Teks Sumber:
Mohon tunggu...
IDRIS APANDI
IDRIS APANDI Mohon Tunggu... Penulis - Penikmat bacaan dan tulisan

Pemelajar sepanjang hayat.

Selanjutnya

Tutup

Humaniora Pilihan

Terorisme dan Urgensi Literasi Perdamaian

14 Mei 2018   11:05 Diperbarui: 14 Mei 2018   16:42 539
+
Laporkan Konten
Laporkan Akun
Kompasiana adalah platform blog. Konten ini menjadi tanggung jawab bloger dan tidak mewakili pandangan redaksi Kompas.
Lihat foto
Ilustrasi: Shutterstock

Tindakan bom bunuh diri yang terjadi di tiga gereja di Surabaya tanggal 13 Mei 2018 disamping memprihatinkan juga sekaligus mencengangkan karena dilakukan oleh satu keluarga yang baru pulang "sekolah" dari Siria. Sungguh sangat luar biasa hasil cuci otak para "biang" teroris yang mampu mencuci otak satu keluarga agar mau menjadi "pengantin" bom bunuh diri dengan iming-iming masuk surga.

Yang Akan Dikerjakan:
a: Menurut teks tentang terorisme, di berapa gereja di Surabaya terjadi bom bunuh diri pada 13 Mei 2018?
b: Tolong sambung teks tentang terorisme dari kalimat terakhirnya.

Data Terkumpul:
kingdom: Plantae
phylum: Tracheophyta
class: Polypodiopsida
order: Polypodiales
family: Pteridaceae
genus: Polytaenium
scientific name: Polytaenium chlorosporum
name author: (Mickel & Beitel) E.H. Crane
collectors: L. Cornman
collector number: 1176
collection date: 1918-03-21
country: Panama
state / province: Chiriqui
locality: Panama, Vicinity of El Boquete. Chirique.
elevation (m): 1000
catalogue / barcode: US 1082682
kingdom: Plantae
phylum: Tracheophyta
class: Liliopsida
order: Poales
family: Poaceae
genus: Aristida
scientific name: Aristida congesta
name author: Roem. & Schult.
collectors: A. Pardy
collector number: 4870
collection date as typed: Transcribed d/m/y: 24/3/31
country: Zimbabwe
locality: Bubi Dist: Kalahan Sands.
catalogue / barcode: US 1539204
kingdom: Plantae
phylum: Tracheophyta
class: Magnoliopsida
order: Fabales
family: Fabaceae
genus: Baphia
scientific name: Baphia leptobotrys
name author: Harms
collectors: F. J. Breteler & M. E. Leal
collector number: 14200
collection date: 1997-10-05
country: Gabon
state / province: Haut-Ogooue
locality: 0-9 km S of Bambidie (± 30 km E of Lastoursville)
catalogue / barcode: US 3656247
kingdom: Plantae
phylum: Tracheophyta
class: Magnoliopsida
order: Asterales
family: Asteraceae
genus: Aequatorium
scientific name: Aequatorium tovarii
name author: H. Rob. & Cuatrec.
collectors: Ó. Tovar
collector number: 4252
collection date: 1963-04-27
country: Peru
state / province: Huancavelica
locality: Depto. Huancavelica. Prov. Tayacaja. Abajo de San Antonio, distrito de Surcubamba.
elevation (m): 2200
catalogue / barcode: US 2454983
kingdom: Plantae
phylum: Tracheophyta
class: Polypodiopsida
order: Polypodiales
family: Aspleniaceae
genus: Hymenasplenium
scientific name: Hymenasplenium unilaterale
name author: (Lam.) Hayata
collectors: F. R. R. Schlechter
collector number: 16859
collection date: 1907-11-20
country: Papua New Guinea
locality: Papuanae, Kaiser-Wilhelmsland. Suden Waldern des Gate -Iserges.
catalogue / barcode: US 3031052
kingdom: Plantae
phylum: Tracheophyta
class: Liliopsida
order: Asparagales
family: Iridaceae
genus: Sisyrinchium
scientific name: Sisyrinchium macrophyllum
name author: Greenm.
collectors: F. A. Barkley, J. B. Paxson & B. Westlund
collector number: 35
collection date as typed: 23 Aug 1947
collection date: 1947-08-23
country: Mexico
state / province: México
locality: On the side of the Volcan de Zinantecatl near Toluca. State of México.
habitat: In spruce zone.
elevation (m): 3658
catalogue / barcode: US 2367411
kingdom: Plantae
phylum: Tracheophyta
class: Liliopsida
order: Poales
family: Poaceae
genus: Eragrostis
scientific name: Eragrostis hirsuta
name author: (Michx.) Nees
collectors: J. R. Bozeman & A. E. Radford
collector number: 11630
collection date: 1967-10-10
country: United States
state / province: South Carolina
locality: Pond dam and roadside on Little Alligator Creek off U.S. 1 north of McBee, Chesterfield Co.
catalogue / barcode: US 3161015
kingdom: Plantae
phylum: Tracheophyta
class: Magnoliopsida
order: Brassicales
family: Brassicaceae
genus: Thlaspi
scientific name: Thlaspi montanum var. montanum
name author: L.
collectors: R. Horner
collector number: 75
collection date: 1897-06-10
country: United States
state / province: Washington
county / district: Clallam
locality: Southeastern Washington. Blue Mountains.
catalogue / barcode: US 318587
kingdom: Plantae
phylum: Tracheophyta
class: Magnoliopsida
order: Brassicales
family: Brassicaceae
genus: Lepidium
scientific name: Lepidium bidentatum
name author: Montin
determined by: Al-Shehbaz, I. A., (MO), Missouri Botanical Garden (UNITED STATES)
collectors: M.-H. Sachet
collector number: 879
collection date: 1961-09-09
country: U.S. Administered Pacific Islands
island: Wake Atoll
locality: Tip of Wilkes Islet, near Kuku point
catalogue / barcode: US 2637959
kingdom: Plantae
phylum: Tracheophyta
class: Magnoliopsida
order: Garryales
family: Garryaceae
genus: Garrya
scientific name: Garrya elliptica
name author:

Jawaban Berurutan:
a: Di tiga gereja.

b:
Bom yang terjadi pada minggu pagi tersebut menyasar umat agama kristen yang akan melakukan ibadah. Hal ini tentunya sangat memprihatinkan disaat bangsa Indonesia sedang kerja keras merajut tenun kebangsaan dalam bingkai NKRI. Tercatat sebanyak 13 orang tewas dan 43 orang luka. Korban tewas termasuk para pelaku bom bunuh diri. Oleh karena itu, para tokoh agama dan tokoh masyarakat mengutuk dan menghimbau agar masyarakat tidak terprovokasi oleh kasus tersebut.

Presiden Joko Widodo beserta Menkopolkam Wiranto, Menteri Agama Lukman Hakim Syaifuddin, Panglima TNI Marsekal TNI Hadi Tjahjanto , dan Kapolri Jenderal Tito Karnavian meninjau lokasi dan memastikan bahwa kasus tersebut akan diusut tuntas. Pemerintah tidak akan tinggal diam dalam melawan terorisme. Pasca terjadi bom di tiga gereja, aparat bertindak cepat dengan  menggerebek sebuah rumah di Perumahan Wisma Indah Blok K No. 22 Wonorejo Rungkut, Surabaya.

Kasus bom gereja di Surabaya masih diteliti aparat, tiba-tiba pada malam harinya muncul lagi kasus bom bunuh diri di sebuah Rusun di Sidoarjo yang pelakunya pun satu keluarga. Tercatat tiga orang luka, dua orang luka parah, dan satu orang selamat.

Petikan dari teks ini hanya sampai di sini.